A resposta de Edu foi um afastamento progressivo do estrelato histérico que seduzia ídolos tão diversos como Chico, Caetano Veloso, Rita Lee e Roberto Carlos.
A pedra de toque desse segundo Edu é o álbum de 73, que cuspia resposta em latim à sanha censora da ditadura. No meio de toadas já postas fora de moda pela tropicália (como a literal "Viola Fora de Moda"), Edu avisava com uma missa em latim que estava sendo amordaçado. E "Edu Lobo" formava, com "Milagre dos Peixes" , de Milton Nascimento, e "Amazonas", de Naná Vasconcelos, a trinca de discos "mudos" mais eloqüentes da história do Brasil ditatorial.
A missa breve repercutiu em introspecção crescente, que elaborou momentos assombrosos de boa música formalista -"Uma Vez um Caso" (76), "Lero-Lero" (78), o LP com Tom Jobim.

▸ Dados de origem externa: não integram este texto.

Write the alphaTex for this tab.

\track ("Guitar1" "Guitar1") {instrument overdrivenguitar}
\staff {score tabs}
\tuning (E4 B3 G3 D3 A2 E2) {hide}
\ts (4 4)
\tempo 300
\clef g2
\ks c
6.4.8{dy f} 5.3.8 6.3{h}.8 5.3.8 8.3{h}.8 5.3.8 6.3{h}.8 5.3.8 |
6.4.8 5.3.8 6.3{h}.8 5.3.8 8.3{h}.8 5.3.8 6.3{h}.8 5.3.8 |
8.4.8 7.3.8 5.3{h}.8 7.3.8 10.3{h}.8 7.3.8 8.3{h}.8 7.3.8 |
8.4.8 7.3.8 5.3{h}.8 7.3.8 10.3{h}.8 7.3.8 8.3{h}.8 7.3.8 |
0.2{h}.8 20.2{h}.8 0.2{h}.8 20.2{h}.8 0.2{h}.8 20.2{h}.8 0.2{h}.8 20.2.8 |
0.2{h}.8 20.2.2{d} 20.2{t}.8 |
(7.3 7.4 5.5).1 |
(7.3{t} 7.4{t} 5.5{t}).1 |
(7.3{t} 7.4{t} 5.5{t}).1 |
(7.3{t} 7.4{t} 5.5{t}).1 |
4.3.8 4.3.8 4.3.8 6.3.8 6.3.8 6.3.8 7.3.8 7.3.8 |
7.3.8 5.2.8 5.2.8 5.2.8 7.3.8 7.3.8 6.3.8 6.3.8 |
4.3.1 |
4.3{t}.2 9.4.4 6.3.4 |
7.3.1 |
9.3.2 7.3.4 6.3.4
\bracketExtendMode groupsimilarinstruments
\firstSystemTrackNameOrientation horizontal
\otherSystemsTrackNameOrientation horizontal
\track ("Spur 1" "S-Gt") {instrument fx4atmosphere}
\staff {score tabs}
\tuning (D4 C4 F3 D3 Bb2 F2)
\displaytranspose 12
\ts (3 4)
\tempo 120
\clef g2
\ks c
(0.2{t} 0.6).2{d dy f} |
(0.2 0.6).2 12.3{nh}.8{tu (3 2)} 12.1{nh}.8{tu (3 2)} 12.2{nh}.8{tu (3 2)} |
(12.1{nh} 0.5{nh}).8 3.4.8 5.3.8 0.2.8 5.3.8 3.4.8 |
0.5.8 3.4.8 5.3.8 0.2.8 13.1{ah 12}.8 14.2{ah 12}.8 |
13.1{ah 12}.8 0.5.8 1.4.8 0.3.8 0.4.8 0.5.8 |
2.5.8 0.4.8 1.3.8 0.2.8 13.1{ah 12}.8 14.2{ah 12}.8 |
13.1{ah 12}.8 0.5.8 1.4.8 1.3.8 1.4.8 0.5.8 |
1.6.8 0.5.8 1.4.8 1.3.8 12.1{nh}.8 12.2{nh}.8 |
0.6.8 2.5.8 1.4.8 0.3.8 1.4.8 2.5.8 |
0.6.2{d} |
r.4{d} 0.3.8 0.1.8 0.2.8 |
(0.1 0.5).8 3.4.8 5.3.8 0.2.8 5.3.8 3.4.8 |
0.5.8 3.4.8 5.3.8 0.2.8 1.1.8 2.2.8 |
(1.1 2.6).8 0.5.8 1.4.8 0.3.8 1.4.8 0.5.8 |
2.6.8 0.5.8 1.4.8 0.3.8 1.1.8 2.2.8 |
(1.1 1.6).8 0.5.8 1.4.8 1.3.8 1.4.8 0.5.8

O ápice com Jobim remeteria a outra gigantesca virada: a partir da coalizão com Chico, virou compositor de trilhas sonoras escondido quase sempre por trás de outros intérpretes. Só em 94 voltaria a aparecer como dono único de um disco, agora já em fase independente, de projeção limitada.
Pequeno mistério da MPB, o porquê da aversão ao estrelato por parte de um de seus mais consistentes astros musicais nos anos 60 talvez estivesse dentro dele próprio, de sua rigidez, intransigência e ojeriza ao "estrangeiro".
Mas nem isso seria suficiente para uma explicação integral. Um de seus momentos mais meigos e espantosos pode ser encontrado no LP gringo "Sergio Mendes Presents Edu Lobo" (70): uma versão cantarolada, brasileiríssima, quase tropicalista, de "Hey Jude", dos Beatles. Hoje, Caetano e Gil parecem mais Edu que Edu -o primeiro como intérprete formalista de canções em espanhol e inglês, o segundo como político esquerdista. Edu Lobo? Edu Lobo permanece Edu Lobo e nos mantém na contínua espera de suas canções rígidas, belas e aguerridas.


Texto Anterior: Viola fora de moda
Próximo Texto: Outros lançamentos - Anarquia roqueira: No Descompasso do Transe Retalhos do Meu Silêncio
Índice



Copyright Empresa Folha da Manhã S/A. Todos os direitos reservados. É proibida a reprodução do conteúdo desta página em qualquer meio de comunicação, eletrônico ou impresso, sem autorização escrita da Folhapress.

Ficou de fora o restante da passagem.